As Chicago performance venues go, Double Door falls squarely in the middle of the pack. It possesses neither the beauty of the Chicago Theatre nor the defining subculture found at the electronic music haven Smart Bar. But for two decades, the Wicker Park dive has been a hub for progressive culture and consistently served as a respite for the diverse and underappreciated bubbling just outside the mainstream. Which is why, as Double Door faces eviction, the club's legacy deserves a second look.

When Double Door opened in 1994, Wicker Park was just entering the early stages of gentrification. At the time the neighborhood—famously the playground for such alt-rock stars as Liz Phair and Billy Corgan—was Chicago’s home for cutting-edge culture. A lot has changed in the past two decades—more million-dollar condos, fewer grungy bars—but Wicker Park is still the site for one of the most culturally rich scenes in the city, and at its center sits Double Door.

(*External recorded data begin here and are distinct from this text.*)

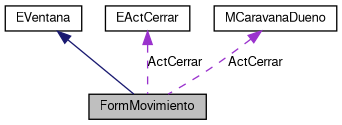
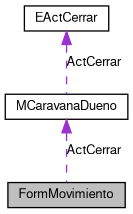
  digraph {
    node [color=black fontname=FreeSans fontsize=10 shape=record]
    edge [color=darkorchid3 dir=back fontname=FreeSans fontsize=10 labelfontname=FreeSans labelfontsize=10 style=dashed]
    n1 [fillcolor=grey75 fontcolor=black height=0.2 label=FormMovimiento style=filled width=0.4]
-   n2 [height=0.2 label=EVentana width=0.4]
    n3 [height=0.2 label=EActCerrar width=0.4]
    n4 [height=0.2 label=MCaravanaDueno width=0.4]
-   n2 -> n1 [color=midnightblue style=solid]
-   n3 -> n1 [label=ActCerrar]
+   n3 -> n4 [label=ActCerrar]
    n4 -> n1 [label=ActCerrar]
  }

Take CumbiaSazo!, a roving cumbia and tropical bass night that planted roots at Double Door in 2011. The monthly (-ish) party is anchored by tropical music and dance. Over the past five years, CumbiaSazo! has found a strong local audience and has even expanded and launched a national touring version of the party. There's also Push Beats, another regular party at Double Door, featuring DJs as its main attraction rather than veiled keepers of the playlist. Though Chicago is considered the birthplace of house music, the city has fewer and fewer places where old-school fans of the genre can find off-center music to groove to. Push Beats, for now, fills that void.

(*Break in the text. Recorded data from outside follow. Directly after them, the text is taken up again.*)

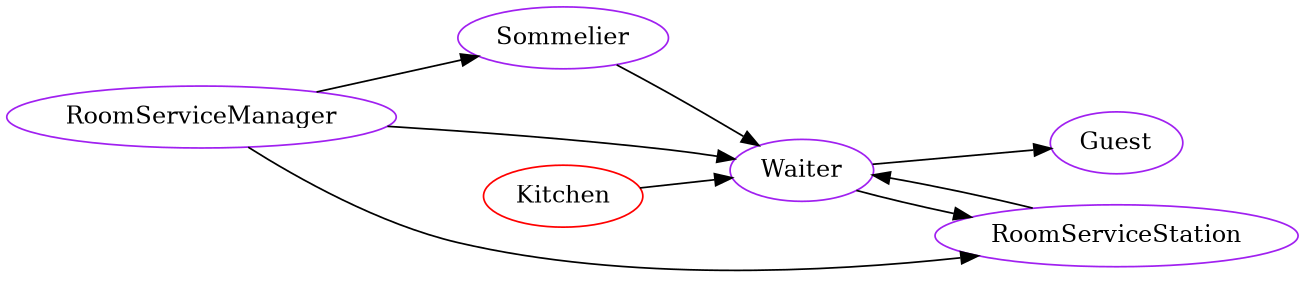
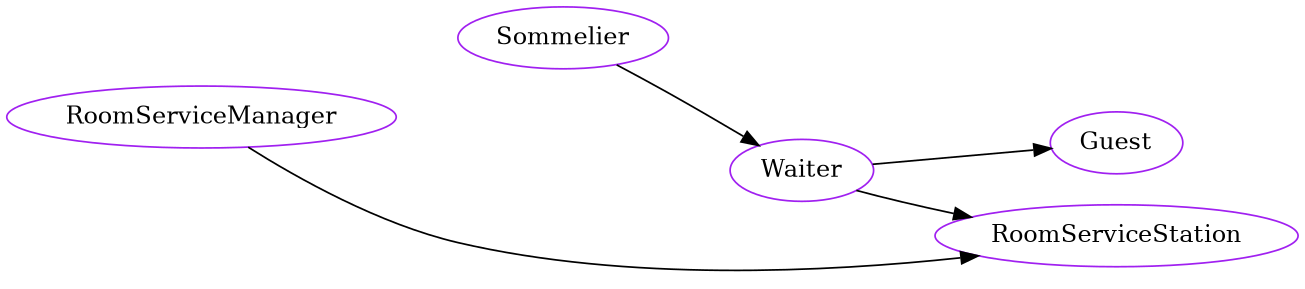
  digraph {
    rankdir=LR
    node [color=purple]
    RoomServiceManager
    Sommelier
    Waiter
    RoomServiceStation
-   Kitchen [color=red]
    Guest
-   RoomServiceManager -> Sommelier
-   RoomServiceManager -> Waiter
    RoomServiceManager -> RoomServiceStation
    Sommelier -> Waiter
    Waiter -> RoomServiceStation
    Waiter -> Guest
-   RoomServiceStation -> Waiter
-   Kitchen -> Waiter
  }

Similarly, Double Door’s venue within a venue, Door No. 3, serves as a club for those who eschew clubs. As chichi retail inches toward ubiquity in Wicker Park, Door No. 3 remains a throwback to the tavern-like bars that saw the rise of Chicago's music scene.

It's niches like these that represent the new face of Double Door—one that morphed to reflect the changing Chicago. The venue has housed an array of fringe subcultures in its existence, and without it, who knows where they might land. Chicagoans deserve a place like Double Door, for now and forever.